Green, gold, yellow, striped or round zucchini may be the most commonly grown summer squashes, but scalloped pattypan, straightneck, and crookneck are just as easy to include in the summer garden. Some are smooth-skinned others are bumpy; all have soft skin and can be eaten raw and unpeeled. Where space is limited for wandering vines, compact bush varieties, container culture, and trellising are options.
Three Main Shapes
- Straightneck types are yellow, more bulbous or slightly swollen at the bottom.
- Crookneck types are yellow with a slightly curved neck.
- Zucchini may be pale or dark green, striped gray-green, yellow, straight, or round.
- Zephyr is a hybrid between summer and winter squashes, similar in appearance to straightneck but tapered at the neck and light green at the bottom.
- Patty Pan varieties are saucer-shaded with scalloped edges and may be shades of green, white, or yellow; they have slightly denser flesh.
- Check seed packets and catalog descriptions for colors and shapes as well as for disease resistance and low-water requirements.
- Amend soil with compost before planting. Squash is a heavy feeder that benefits from sidedressing with more compost or light applications of fertilizer during the growing season.
- Avoid excess nitrogen that causes unwanted leafy growth, lowers fruiting, and attracts insects to lush foliage. An organic phosphorus fertilizer will promote fruiting.
- Direct sow May-August or start seeds indoors 4 weeks earlier.
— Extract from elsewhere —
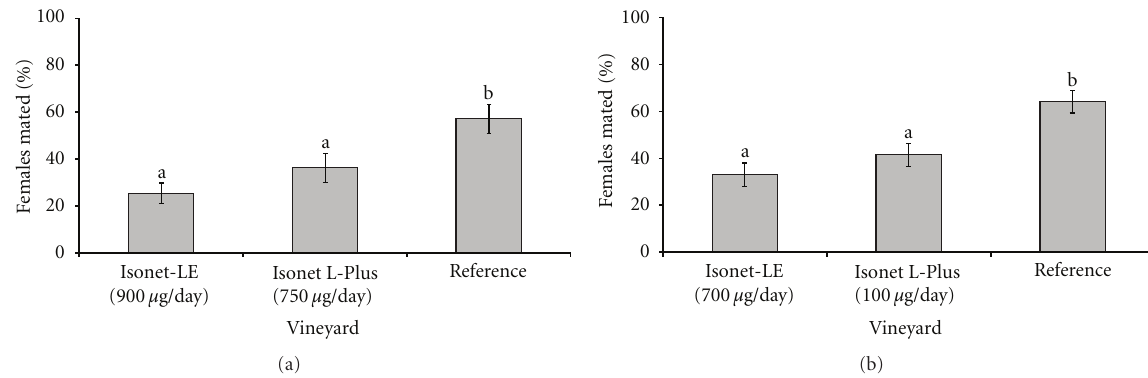
Figure 2: Percentage of mated (a) L. botrana and (b) E. ambiguella females in field cages (mesh size = 1500 µ m) containing no pheromone dispenser. The notation µ g/day represents approximately the daily emission rate of pheromone dispensers for (a) L. botrana and (b) E. ambiguella . Pest control schemes with di ff erent letters are significantly di ff erent ( P < 0 . 01); data are untransformed; bars = 1 SE.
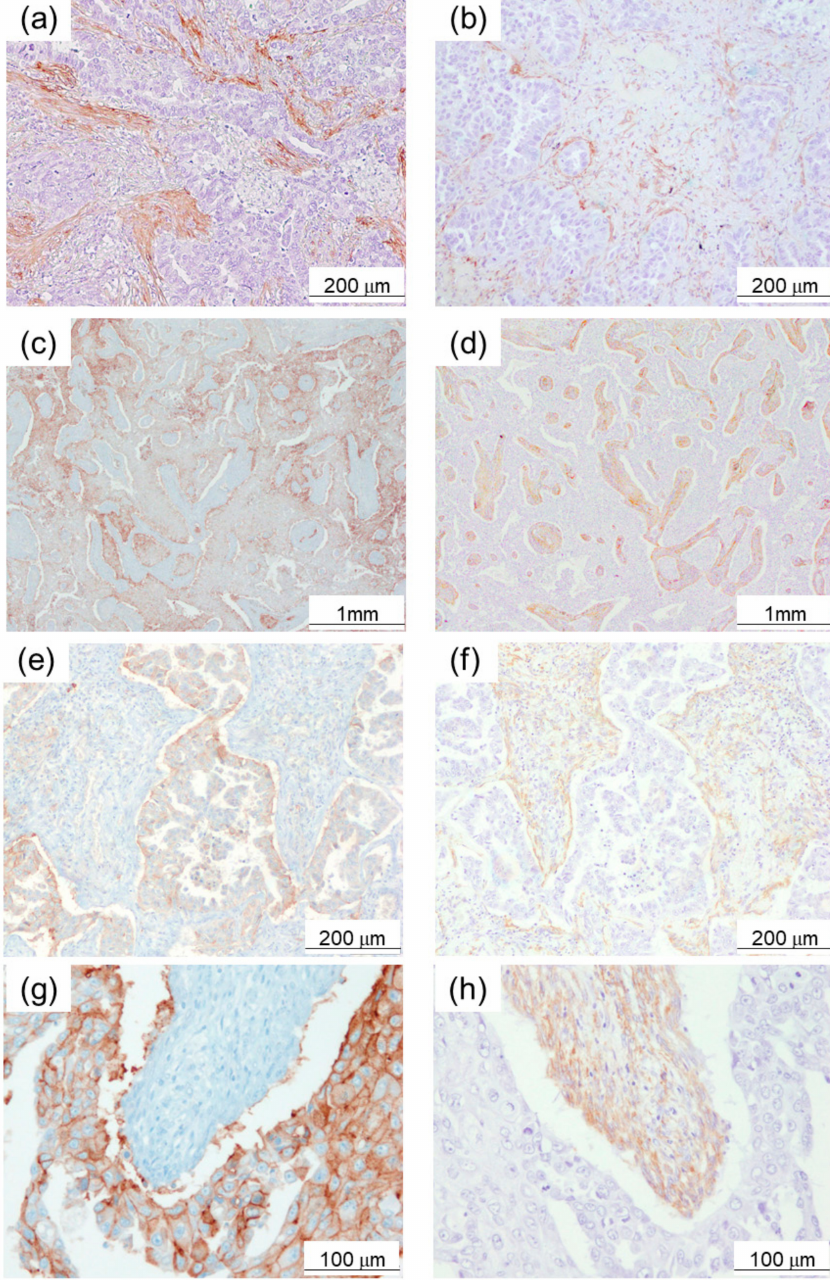
Figure 1. Expression of α -smooth muscle actin ( α -SMA) in lung adenocarcinoma tissue samples. ( a ) High expression example ( ≥ 60%). ( b ) Low expression example ( < 60%). ( c ), ( e ), ( g ) Programmed death ligand 1 (PD-L1), and ( d ), ( f ), ( h ) α -SMA immunoreactivity in serial tissue sections of mirror images of lung adenocarcinoma. High PD-L1 immunoreactivity was detected in adenocarcinoma cells adjacent to α -SMA-positive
- Plant 4-6 seeds in a hill (slight mound) in warm, moist soil. Thin to the strongest 2-3 seedlings after the first 2 sets of true leaves appear. Fruit production of squashes is usually prolific.
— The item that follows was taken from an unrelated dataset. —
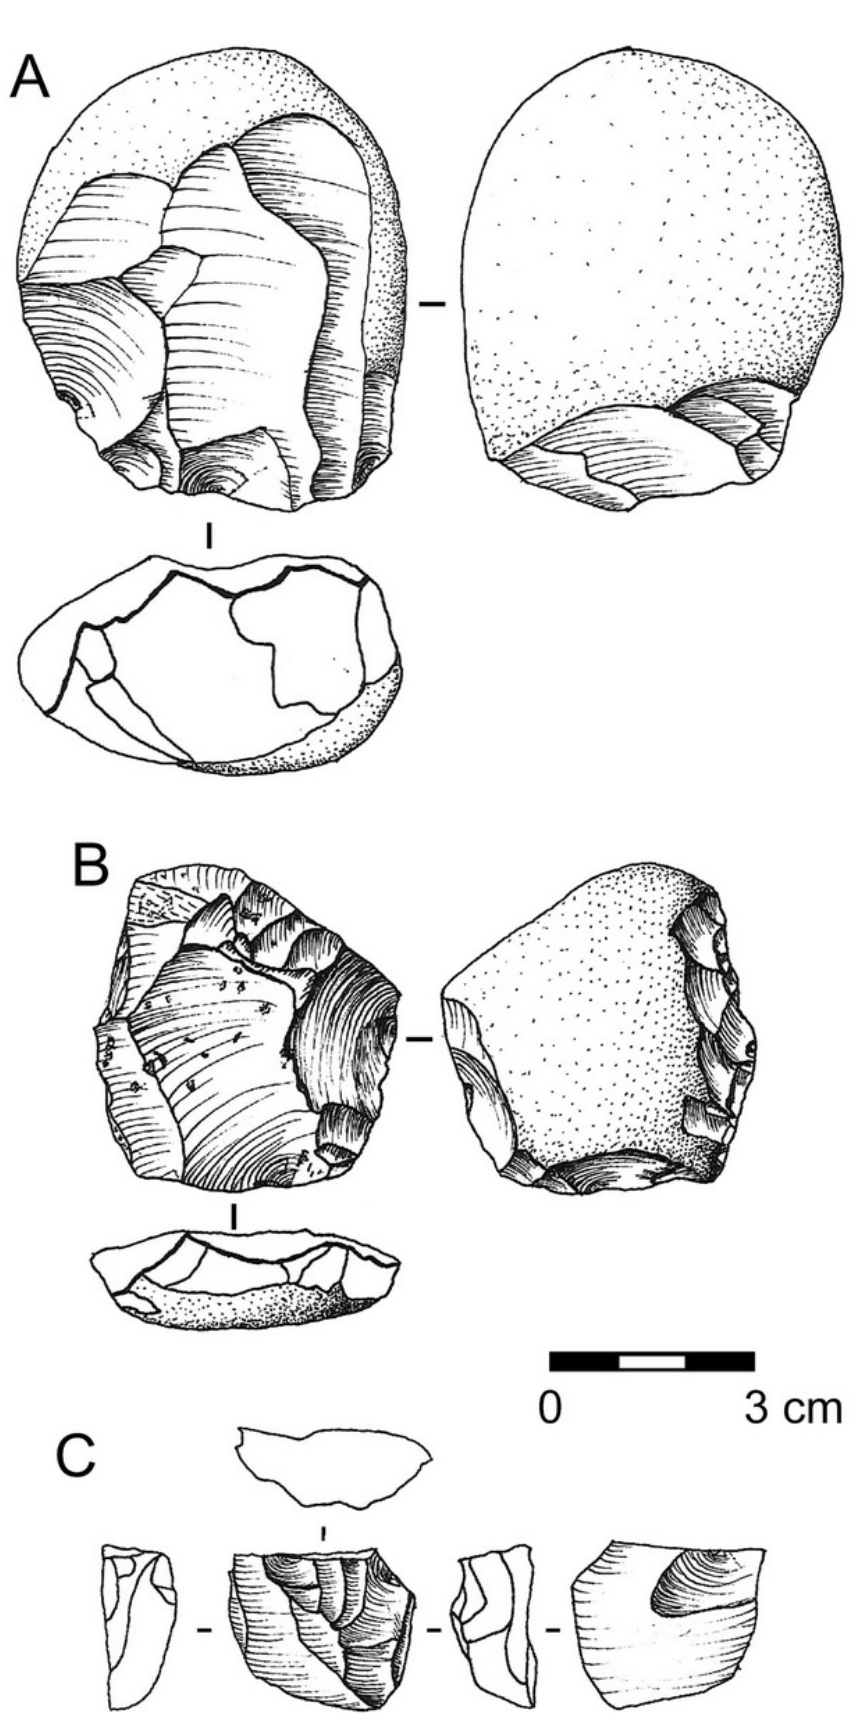
Figure 5. Drawing of cores. A: unipolar Levallois; B: convergent Levallois; C:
- Provide regular, even watering to avoid blossom end rot, an affliction that also can affect tomatoes. Allow soil surface to dry between waterings but maintain moisture to 12 in. deep.
- Be prepared to augment calcium content of soil in the future if end rot appears and maintaining soil moisture does not solve the problem.
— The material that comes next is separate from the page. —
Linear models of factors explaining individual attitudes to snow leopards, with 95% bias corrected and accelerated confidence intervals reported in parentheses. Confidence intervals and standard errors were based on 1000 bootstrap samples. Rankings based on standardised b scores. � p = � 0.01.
- Wait until morning If leaves look wilted in hot afternoons to see if plants perk up. It is common for large-leaved vegetables to wilt a little in afternoon sun. Check soil moisture before watering.
- Watch for powdery mildew on foliage and remove any infected debris. This disease is more prevalent in warm, dry inland areas than near the coast. Some varieties are resistant.
- Stay alert for presence of bees if you have blossoms and no fruit. In the absence of a healthy bee population, hand pollination may be needed. Use a cotton swab to carefully transfer pollen from a newly opened male flower to female flowers. (Male flowers have narrow stems, form earlier, and appear lower on vines; female flowers are swollen at the base).
- Watch for cucumber beetles and squash bugs or prevent them by using row covers when plants are very young; check regularly to be sure that none are trapped underneath netting. Handpick bugs and destroy any eggs on the undersides of leaves.
- Remove row covers when flower formation begins so that bees can begin pollination.
- Harvest zucchini, straightneck, zephyr, and crookneck varieties when they reach 4-7 in. long, pattypan at 3-4 in.; or any variety when smaller to use as miniature vegetables.